## WORK REQUIRED
Please copy every line below that contains the string "entire".

## EXTRACTED INFORMATION
◆ ◆ ◆ ◆ ◆ ◆ ◆

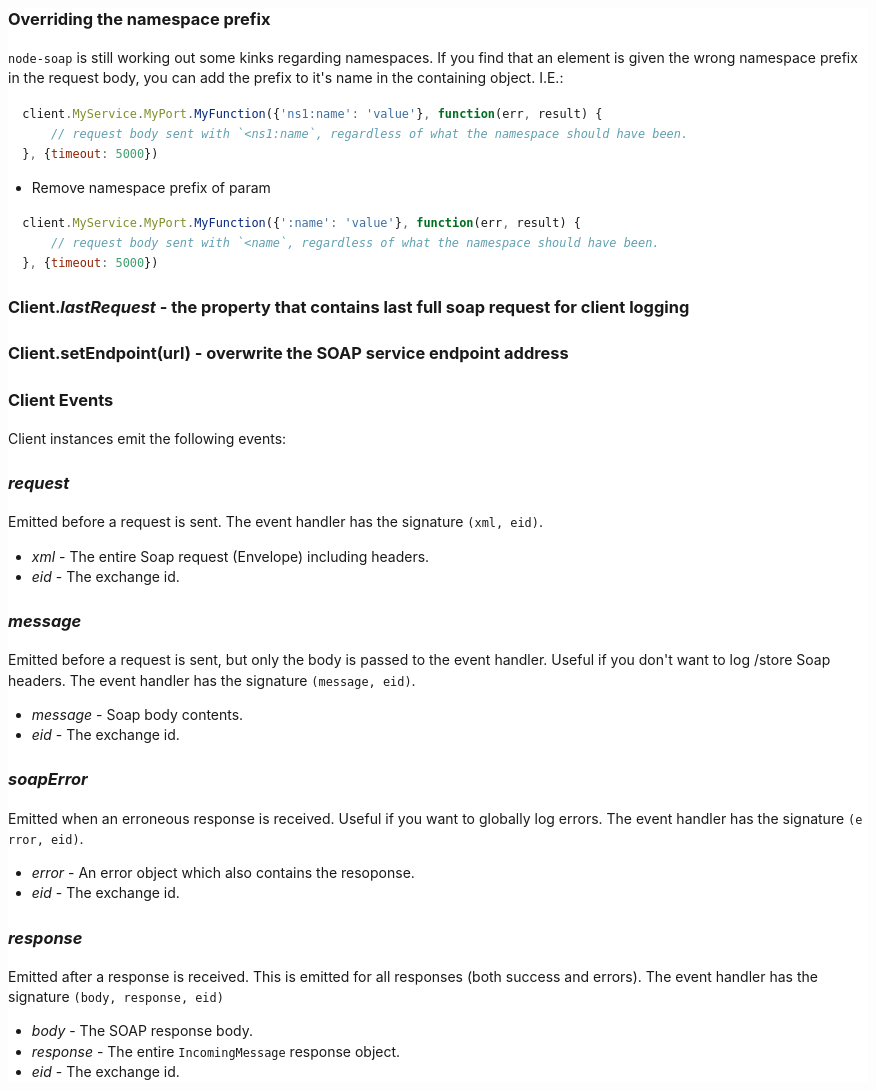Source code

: ### Overriding the namespace prefix
`node-soap` is still working out some kinks regarding namespaces.  If you find that an element is given the wrong namespace prefix in the request body, you can add the prefix to it's name in the containing object.  I.E.:

```javascript
  client.MyService.MyPort.MyFunction({'ns1:name': 'value'}, function(err, result) {
      // request body sent with `<ns1:name`, regardless of what the namespace should have been.
  }, {timeout: 5000})
```

- Remove namespace prefix of param

```javascript
  client.MyService.MyPort.MyFunction({':name': 'value'}, function(err, result) {
      // request body sent with `<name`, regardless of what the namespace should have been.
  }, {timeout: 5000})
```

### Client.*lastRequest* - the property that contains last full soap request for client logging

### Client.setEndpoint(url) - overwrite the SOAP service endpoint address

### Client Events
Client instances emit the following events:

### _request_
Emitted before a request is sent. The event handler has the signature `(xml, eid)`.

- _xml_ - The entire Soap request (Envelope) including headers.
- _eid_ - The exchange id.

### _message_
Emitted before a request is sent, but only the body is passed to the event handler. Useful if you don't want to log /store Soap headers. The event handler has the signature `(message, eid)`.

- _message_ - Soap body contents.
- _eid_ - The exchange id.

### _soapError_
Emitted when an erroneous response is received. Useful if you want to globally log errors. The event handler has the signature `(error, eid)`.

- _error_ - An error object which also contains the resoponse.
- _eid_ - The exchange id.
### _response_
Emitted after a response is received. This is emitted for all responses (both success and errors). The event handler has the signature `(body, response, eid)`

- _body_ - The SOAP response body.
- _response_ - The entire `IncomingMessage` response object.
- _eid_ - The exchange id.
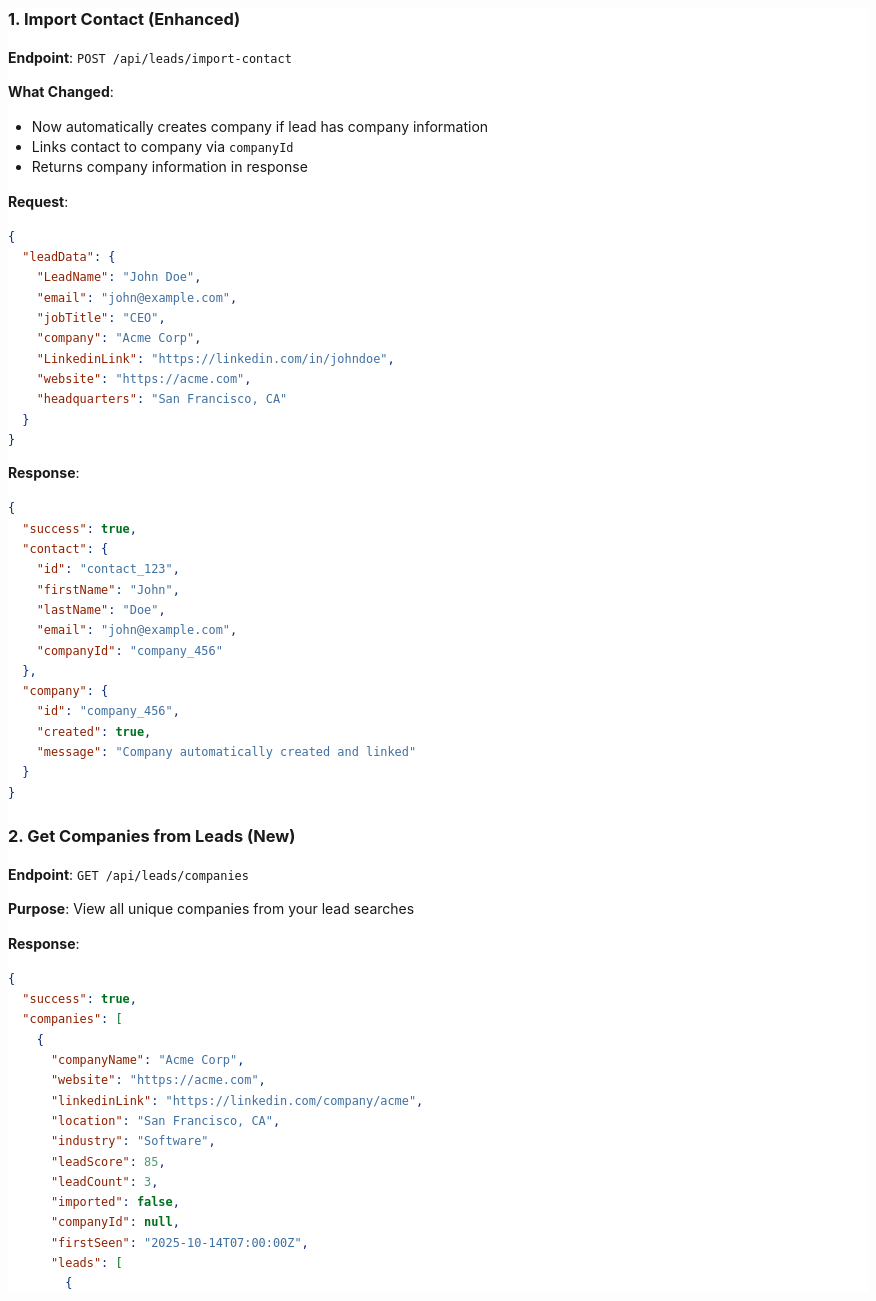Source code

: ### 1. Import Contact (Enhanced)

**Endpoint**: `POST /api/leads/import-contact`

**What Changed**:
- Now automatically creates company if lead has company information
- Links contact to company via `companyId`
- Returns company information in response

**Request**:
```json
{
  "leadData": {
    "LeadName": "John Doe",
    "email": "john@example.com",
    "jobTitle": "CEO",
    "company": "Acme Corp",
    "LinkedinLink": "https://linkedin.com/in/johndoe",
    "website": "https://acme.com",
    "headquarters": "San Francisco, CA"
  }
}
```

**Response**:
```json
{
  "success": true,
  "contact": {
    "id": "contact_123",
    "firstName": "John",
    "lastName": "Doe",
    "email": "john@example.com",
    "companyId": "company_456"
  },
  "company": {
    "id": "company_456",
    "created": true,
    "message": "Company automatically created and linked"
  }
}
```

### 2. Get Companies from Leads (New)

**Endpoint**: `GET /api/leads/companies`

**Purpose**: View all unique companies from your lead searches

**Response**:
```json
{
  "success": true,
  "companies": [
    {
      "companyName": "Acme Corp",
      "website": "https://acme.com",
      "linkedinLink": "https://linkedin.com/company/acme",
      "location": "San Francisco, CA",
      "industry": "Software",
      "leadScore": 85,
      "leadCount": 3,
      "imported": false,
      "companyId": null,
      "firstSeen": "2025-10-14T07:00:00Z",
      "leads": [
        {
```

◆ ◆ ◆ ◆ ◆ ◆ ◆

## ANSWER TO THE EXERCISE
- _xml_ - The entire Soap request (Envelope) including headers.
- _response_ - The entire `IncomingMessage` response object.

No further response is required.